Friday, July 13, 2012

Palmer's Picks: Review of Someday This Pain Will Be Useful To You: A Novel

Hi guys! My name's Palmer, and I work in the Young Adult Services department of the Charleston County Public Library. I love graphic novels, root beer floats and thunderstorms (and flip glasses). I also love finding truly awesome books and sharing them with you avid readers! Remember to click on any title to put it on hold.

The facepalm that graces the cover of Someday This Pain Will Be Useful To You speaks more precisely of the plight of our hero, a socially and intellectually frustrated high school senior named James Sveck, than any other illustration I can imagine. James's life seems to encompass everything a facepalm stands for—frustration, humiliation or, to borrow a definition from Urban Dictionary, "The only logical answer to a stupid question or statement."

James, as a highly intelligent but slightly socially awkward teen, finds himself at odds with the world at every turn. He can't identify with other teens his age, his self-described "shark" businessman father, his thrice-divorced mother, or his snobby sister. A botched attempt to establish a connection with the one person he can identify with (other than his grandmother) lands him in hot water, with his sanity and sexuality being questioned by both his family and the new therapist they've enlisted to help wheedle out of James exactly why he doesn't want to go to college.

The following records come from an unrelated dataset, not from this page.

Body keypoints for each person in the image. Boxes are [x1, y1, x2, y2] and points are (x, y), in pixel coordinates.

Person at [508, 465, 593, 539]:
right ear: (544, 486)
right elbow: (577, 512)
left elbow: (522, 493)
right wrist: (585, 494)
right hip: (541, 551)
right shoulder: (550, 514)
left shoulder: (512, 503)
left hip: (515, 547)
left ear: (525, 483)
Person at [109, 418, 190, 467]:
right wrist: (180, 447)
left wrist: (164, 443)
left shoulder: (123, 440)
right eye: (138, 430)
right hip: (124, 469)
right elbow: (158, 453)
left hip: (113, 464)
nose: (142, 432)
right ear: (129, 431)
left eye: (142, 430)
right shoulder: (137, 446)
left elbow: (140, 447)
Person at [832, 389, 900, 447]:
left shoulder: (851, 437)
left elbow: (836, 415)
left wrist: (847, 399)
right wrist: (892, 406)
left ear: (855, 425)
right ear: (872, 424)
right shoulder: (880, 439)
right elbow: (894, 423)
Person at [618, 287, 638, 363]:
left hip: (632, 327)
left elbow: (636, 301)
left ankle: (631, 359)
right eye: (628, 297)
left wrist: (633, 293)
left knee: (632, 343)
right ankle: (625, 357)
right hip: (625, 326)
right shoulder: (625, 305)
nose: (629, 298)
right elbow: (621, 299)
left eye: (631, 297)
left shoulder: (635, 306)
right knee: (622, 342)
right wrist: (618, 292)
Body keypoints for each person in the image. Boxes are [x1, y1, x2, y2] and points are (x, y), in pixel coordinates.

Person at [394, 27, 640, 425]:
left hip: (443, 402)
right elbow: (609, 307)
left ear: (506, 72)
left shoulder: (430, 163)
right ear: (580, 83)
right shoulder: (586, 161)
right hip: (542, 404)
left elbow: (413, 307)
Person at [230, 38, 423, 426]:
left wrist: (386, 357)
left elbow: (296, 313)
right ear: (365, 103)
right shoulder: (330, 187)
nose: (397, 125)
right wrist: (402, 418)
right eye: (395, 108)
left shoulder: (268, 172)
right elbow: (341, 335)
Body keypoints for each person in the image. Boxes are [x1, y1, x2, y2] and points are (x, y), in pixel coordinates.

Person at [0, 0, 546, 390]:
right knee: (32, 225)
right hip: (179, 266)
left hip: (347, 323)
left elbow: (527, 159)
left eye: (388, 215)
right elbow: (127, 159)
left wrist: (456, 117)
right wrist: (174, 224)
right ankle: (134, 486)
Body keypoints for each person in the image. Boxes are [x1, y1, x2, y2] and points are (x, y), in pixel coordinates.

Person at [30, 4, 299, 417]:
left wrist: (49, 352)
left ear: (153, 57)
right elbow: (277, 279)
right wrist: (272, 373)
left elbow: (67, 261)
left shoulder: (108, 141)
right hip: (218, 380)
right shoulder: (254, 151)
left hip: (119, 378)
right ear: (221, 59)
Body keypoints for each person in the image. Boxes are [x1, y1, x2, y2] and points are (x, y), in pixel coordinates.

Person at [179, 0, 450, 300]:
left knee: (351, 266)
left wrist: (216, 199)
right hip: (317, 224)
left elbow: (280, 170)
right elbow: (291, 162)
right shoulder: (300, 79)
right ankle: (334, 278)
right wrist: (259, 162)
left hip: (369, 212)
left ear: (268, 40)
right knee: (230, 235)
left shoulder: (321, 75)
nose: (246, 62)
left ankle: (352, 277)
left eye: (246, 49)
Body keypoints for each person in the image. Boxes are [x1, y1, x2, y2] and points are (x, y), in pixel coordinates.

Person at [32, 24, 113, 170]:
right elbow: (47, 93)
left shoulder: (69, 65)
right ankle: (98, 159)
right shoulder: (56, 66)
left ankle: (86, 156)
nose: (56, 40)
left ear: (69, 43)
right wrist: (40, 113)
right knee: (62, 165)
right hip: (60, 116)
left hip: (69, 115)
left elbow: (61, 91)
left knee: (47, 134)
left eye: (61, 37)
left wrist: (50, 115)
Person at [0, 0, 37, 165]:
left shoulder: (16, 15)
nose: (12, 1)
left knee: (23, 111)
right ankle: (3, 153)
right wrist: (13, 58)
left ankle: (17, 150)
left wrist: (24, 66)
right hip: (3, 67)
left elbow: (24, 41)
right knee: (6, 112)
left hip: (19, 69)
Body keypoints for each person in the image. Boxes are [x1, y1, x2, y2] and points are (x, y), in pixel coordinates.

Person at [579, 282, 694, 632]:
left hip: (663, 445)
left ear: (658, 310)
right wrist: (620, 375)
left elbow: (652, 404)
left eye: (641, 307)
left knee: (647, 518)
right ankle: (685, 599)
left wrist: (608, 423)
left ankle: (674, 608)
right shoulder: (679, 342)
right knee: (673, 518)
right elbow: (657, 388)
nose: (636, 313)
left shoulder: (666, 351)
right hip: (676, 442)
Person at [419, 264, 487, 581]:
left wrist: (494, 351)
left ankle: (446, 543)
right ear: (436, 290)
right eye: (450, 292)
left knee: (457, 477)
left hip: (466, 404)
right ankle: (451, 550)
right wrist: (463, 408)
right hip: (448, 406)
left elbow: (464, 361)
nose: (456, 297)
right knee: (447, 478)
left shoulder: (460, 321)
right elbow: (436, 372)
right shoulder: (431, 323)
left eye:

James's battle to preserve himself and his privacy against all odds, while second-guessing his own motives, is as realistic as it is cringe-worthy. We've all faced people and points in our lives that make us want to box up in our rooms or head for the hills. James does both but with more finesse than the average bear, fighting his inquisitors with silence and artful evasion while searching online for lovely old homes in the far-off Midwest or abandoning an embarrassment of a school trip to Washington, D.C., for a decent hotel and solo time at the National Gallery.

James is an odd kind of anti-hero, and that's what I like about him.

Peering out of James's shell, Peter Cameron possesses a wonderful double-sided ability to observe the absurdity in everyday life with subtle humor and to pinpoint small moments of beauty with remarkable gravity. This is also a great New York City book—despite James's desire to own a home in the Midwest, he relishes the city's spaces and describes them to us so that we feel his solitude, and his comfort in that solitude.

Should you pick up Someday This Pain Will Be Useful To You, you will discover a funny and bittersweet tale of identity and awkwardness. And you too, like James, will understand how profound a facepalm can be.